My Country: Contemporary Art from Black Australia. Group Show.
28th March – 11th August. The Auckland Art Gallery.
Aboriginal culture is linguistically and culturally diverse. Originally over 200 Indigenous Australian languages existed, with numerous dialects. Many types of expression were traditionally part of cultural practices, including rock painting, body painting, carving, bark painting and sand drawing.
An alternative world where this was celebrated, rather than subjugated, is the hypothetical situation one is met with upon entrance to My Country. Michael Cook’s ethereal inkjet photographs (Civilised #1, #2, #6, #10, #13 & #14) hopefully imagine a world where the colonists had accepted the Aboriginal people as fellow human beings rather than having them listed as “Flora and Fauna” (which they were, until a referendum in 1967 overturned it).
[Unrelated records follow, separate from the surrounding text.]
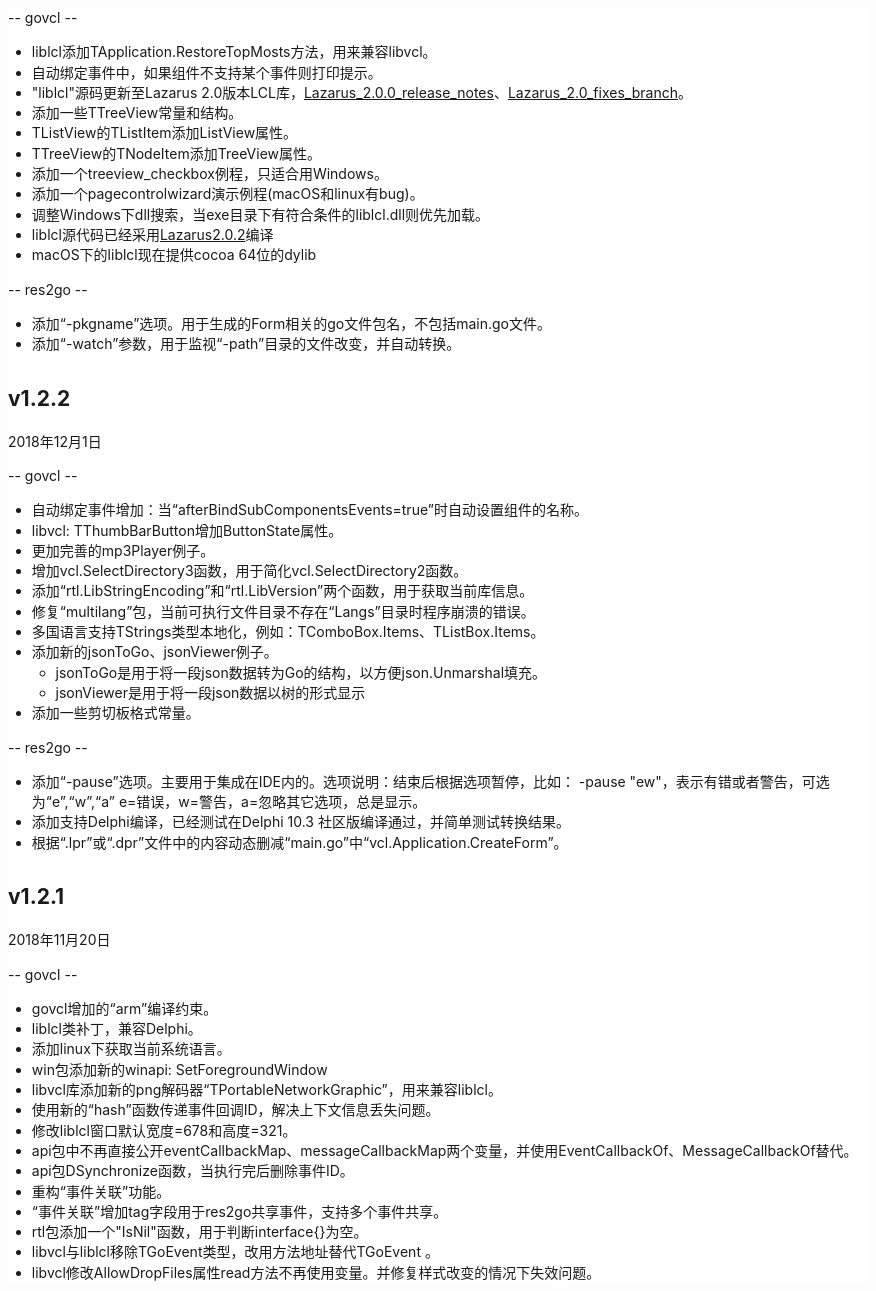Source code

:  -- govcl --

* liblcl添加TApplication.RestoreTopMosts方法，用来兼容libvcl。
* 自动绑定事件中，如果组件不支持某个事件则打印提示。
* "liblcl"源码更新至Lazarus 2.0版本LCL库，[Lazarus_2.0.0_release_notes](http://wiki.lazarus.freepascal.org/Lazarus_2.0.0_release_notes)、[Lazarus_2.0_fixes_branch](http://wiki.freepascal.org/Lazarus_2.0_fixes_branch)。
* 添加一些TTreeView常量和结构。
* TListView的TListItem添加ListView属性。
* TTreeView的TNodeItem添加TreeView属性。
* 添加一个treeview_checkbox例程，只适合用Windows。
* 添加一个pagecontrolwizard演示例程(macOS和linux有bug)。
* 调整Windows下dll搜索，当exe目录下有符合条件的liblcl.dll则优先加载。
* liblcl源代码已经采用[Lazarus2.0.2](https://forum.lazarus.freepascal.org/index.php/topic,45062.0.html?PHPSESSID=mgrsgl8c6kvr6hbr4v5rc1hrf0)编译
* macOS下的liblcl现在提供cocoa 64位的dylib

 -- res2go --

* 添加“-pkgname”选项。用于生成的Form相关的go文件包名，不包括main.go文件。
* 添加“-watch”参数，用于监视“-path”目录的文件改变，并自动转换。

## v1.2.2 

2018年12月1日  

 -- govcl --

* 自动绑定事件增加：当“afterBindSubComponentsEvents=true”时自动设置组件的名称。 
* libvcl: TThumbBarButton增加ButtonState属性。
* 更加完善的mp3Player例子。 
* 增加vcl.SelectDirectory3函数，用于简化vcl.SelectDirectory2函数。 
* 添加“rtl.LibStringEncoding”和“rtl.LibVersion”两个函数，用于获取当前库信息。 
* 修复“multilang”包，当前可执行文件目录不存在“Langs”目录时程序崩溃的错误。  
* 多国语言支持TStrings类型本地化，例如：TComboBox.Items、TListBox.Items。  
* 添加新的jsonToGo、jsonViewer例子。
  * jsonToGo是用于将一段json数据转为Go的结构，以方便json.Unmarshal填充。
  * jsonViewer是用于将一段json数据以树的形式显示
* 添加一些剪切板格式常量。

 -- res2go --

* 添加“-pause”选项。主要用于集成在IDE内的。选项说明：结束后根据选项暂停，比如： -pause "ew"，表示有错或者警告，可选为“e”,“w”,“a” e=错误，w=警告，a=忽略其它选项，总是显示。  
* 添加支持Delphi编译，已经测试在Delphi 10.3 社区版编译通过，并简单测试转换结果。  
* 根据“.lpr”或“.dpr”文件中的内容动态删减“main.go”中“vcl.Application.CreateForm”。 

## v1.2.1  

2018年11月20日    

 -- govcl --  

* govcl增加的“arm”编译约束。
* liblcl类补丁，兼容Delphi。
* 添加linux下获取当前系统语言。
* win包添加新的winapi: SetForegroundWindow
* libvcl库添加新的png解码器“TPortableNetworkGraphic”，用来兼容liblcl。
* 使用新的“hash”函数传递事件回调ID，解决上下文信息丢失问题。
* 修改liblcl窗口默认宽度=678和高度=321。
* api包中不再直接公开eventCallbackMap、messageCallbackMap两个变量，并使用EventCallbackOf、MessageCallbackOf替代。
* api包DSynchronize函数，当执行完后删除事件ID。
* 重构“事件关联”功能。
* “事件关联”增加tag字段用于res2go共享事件，支持多个事件共享。
* rtl包添加一个"IsNil"函数，用于判断interface{}为空。
* libvcl与liblcl移除TGoEvent类型，改用方法地址替代TGoEvent 。
* libvcl修改AllowDropFiles属性read方法不再使用变量。并修复样式改变的情况下失效问题。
The works are haunting; Aboriginal subjects wearing traditional Victorian garbs, underscore the alienation experienced thanks to The Crown. This notion is further explored in this first room (of particular note is Alick Tipoti’s large-scale 2007 print Kuyku Garpathamai, examining the arrival of Christianity in The Torres Islands).
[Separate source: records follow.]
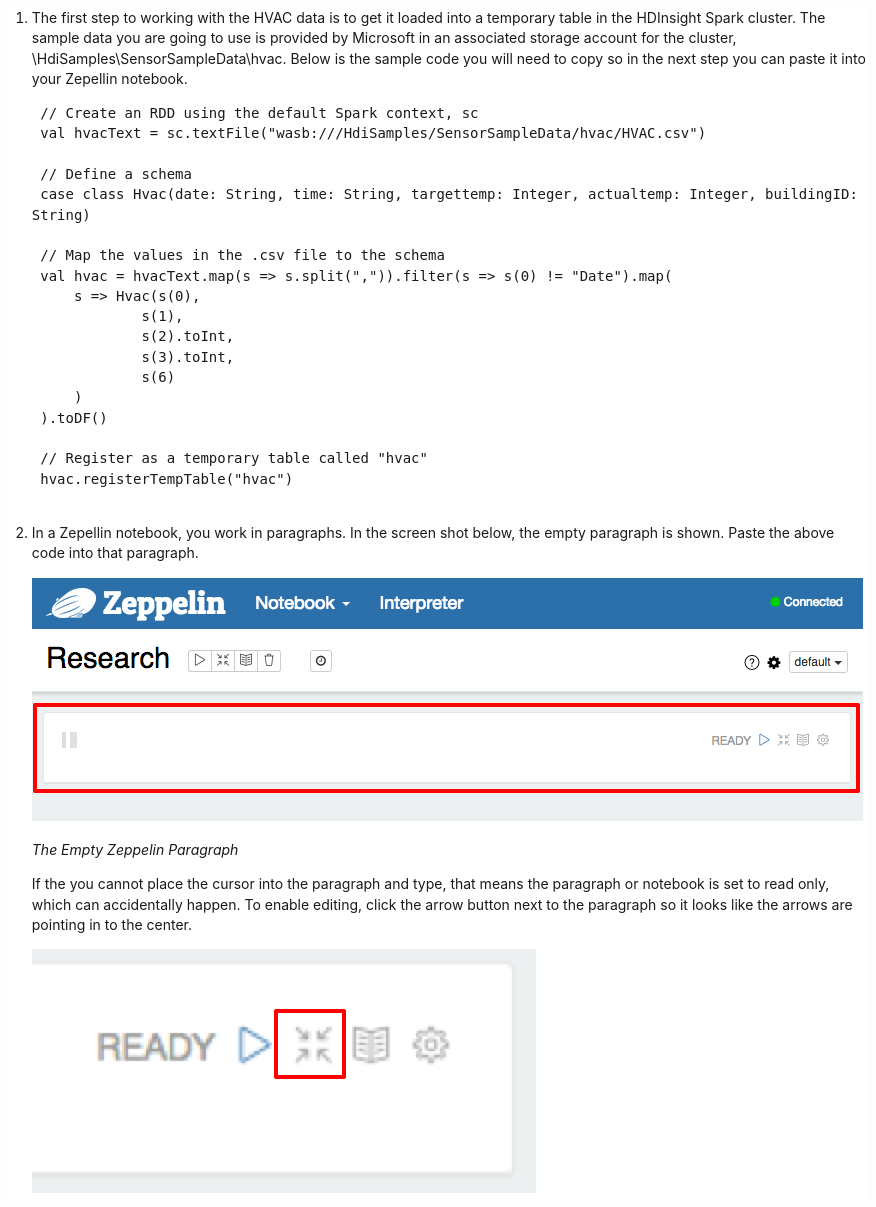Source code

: 1. The first step to working with the HVAC data is to get it loaded into a temporary table in the HDInsight Spark cluster. The sample data you are going to use is provided by Microsoft in an associated storage account for the cluster, \HdiSamples\SensorSampleData\hvac. Below is the sample code you will need to copy so in the next step you can paste it into your Zepellin notebook.

	<pre>
	// Create an RDD using the default Spark context, sc
	val hvacText = sc.textFile("wasb:///HdiSamples/SensorSampleData/hvac/HVAC.csv")

	// Define a schema
	case class Hvac(date: String, time: String, targettemp: Integer, actualtemp: Integer, buildingID: String)

	// Map the values in the .csv file to the schema
	val hvac = hvacText.map(s => s.split(",")).filter(s => s(0) != "Date").map(
	    s => Hvac(s(0),
	            s(1),
	            s(2).toInt,
	            s(3).toInt,
	            s(6)
	    )
	).toDF()

	// Register as a temporary table called "hvac"
	hvac.registerTempTable("hvac")
	</pre>

1. In a Zepellin notebook, you work in paragraphs. In the screen shot below, the empty paragraph is shown. Paste the above code into that paragraph.

	![The Empty Zeppelin Paragraph](Images/ex4-empty-zeppelin-paragraph.png)

	_The Empty Zeppelin Paragraph_

	If the you cannot place the cursor into the paragraph and type, that means the paragraph or notebook is set to read only, which can accidentally happen. To enable editing, click the arrow button next to the paragraph so it looks like the arrows are pointing in to the center.

	![Setting a Paragraph to Edit Mode](Images/ex4-set-to-edit-mode.png)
This dehumanisation is evidenced further upon progression through the exhibition. Dale Harding’s, Unnamed, 2012, remembers when Aboriginal people were forced into manufactured communities and identified by codes. “W38” is inscribed on a neck plate, heartbreakingly confronting Harding’s grandmother’s identity theft. Warwick Thornton’s 2011 video work “Stranded” further reflects on the disparity between the “civilisation” that colonists claimed to bring and the uncivilised manner in which the Aboriginal people were treated, and continue to be treated to this day.
Frustrations aren’t only historical – in 2004, Mulrunji, died in custody on Palm Island, the result of an attack by Senior Sargent Chris Hurley. This case is explored in Judy Watson’s 2007 Memory Bones, hung in a room dominated by Tony Albert’s 2008 Sorry. Kevin Rudd’s now infamous apology, “YRROS”, spans the length of the gallery, decorated in stomach-churning souvenirs, talking of the commodification of Aboriginal culture, and the paltry apology.
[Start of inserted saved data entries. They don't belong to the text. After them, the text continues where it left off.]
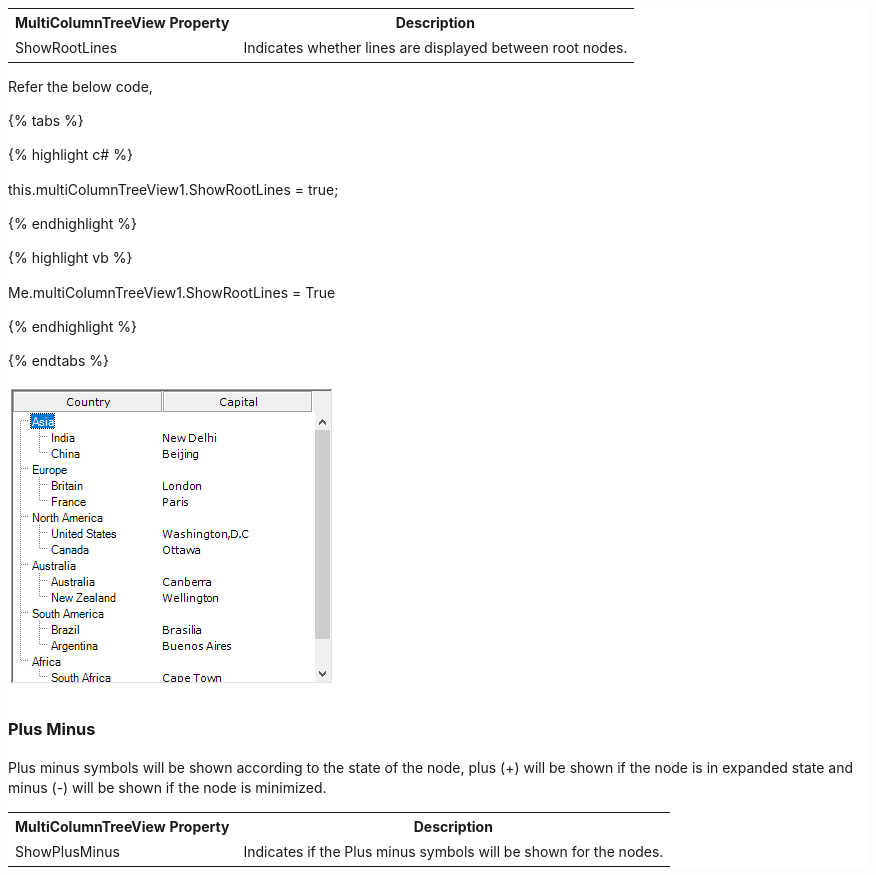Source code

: <table>
<tr>
<th>
MultiColumnTreeView Property</th><th>
Description</th></tr>
<tr>
<td>
ShowRootLines</td><td>
Indicates whether lines are displayed between root nodes.
</td></tr>
</table>

Refer the below code,

{% tabs %}

{% highlight c# %}

this.multiColumnTreeView1.ShowRootLines = true;

{% endhighlight %}

{% highlight vb %}

Me.multiColumnTreeView1.ShowRootLines = True

{% endhighlight %}

{% endtabs %}

![Windows Forms MultiColumnTreeView showing root lines](Getting-Started_Images/GettingStarted-rootlines.png)

### Plus Minus

Plus minus symbols will be shown according to the state of the node, plus (+) will be shown if the node is in expanded state and minus (-) will be shown if the node is minimized.


<table>
<tr>
<th>
MultiColumnTreeView Property</th><th>
Description</th></tr>
<tr>
<td>
ShowPlusMinus</td><td>
Indicates if the Plus minus symbols will be shown for the nodes.</td></tr>
</table>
Through the exploration of modern offences on Aboriginal culture, we feel pain that is inherited from generation to generation. Gordon Hookey’s 1999 King Hit (for Queen & Country), and Richard Bell’s video, Scratch an Aussie, are hard pills to swallow, but the truth isn’t always pleasant.
Celebration is the theme of Mirdidingkingathii Juwarrnda Sally Gabon’s 2008 large scale painting, Dibirdibi Country, revelling in her late husband’s rich relationship with the land, while Banumbirr (Morning Star Poles) celebrate the spiritual connection that the Aboriginal people maintain with our surrounding universe (word economy prevents me from listing the artists of this work – go see it for yourself!)
I Forgive You (2012) and Seventy Times Seven (2011), both by Bindi Cole, speak of forgiveness, and left me wondering how such an incredible depth of character can be summoned when your culture has been so impoverished by a government that has done so very little to atone for past atrocities. The works surrounding it employ traditional Aboriginal painting techniques and a sense of community and mapping a way forward is fostered.
The final room is the children’s area – Gordon Hookey’s 2013 picture book, The Sacred Hill, is turned into an interactive exhibition where patrons of all generations can reflect on the loss of one’s spiritual home and attempts to mend relations which seem so broken. This is a poetic and uplifting end to, what I believe, is one of Auckland Art Gallery’s strongest offerings of contemporary art yet.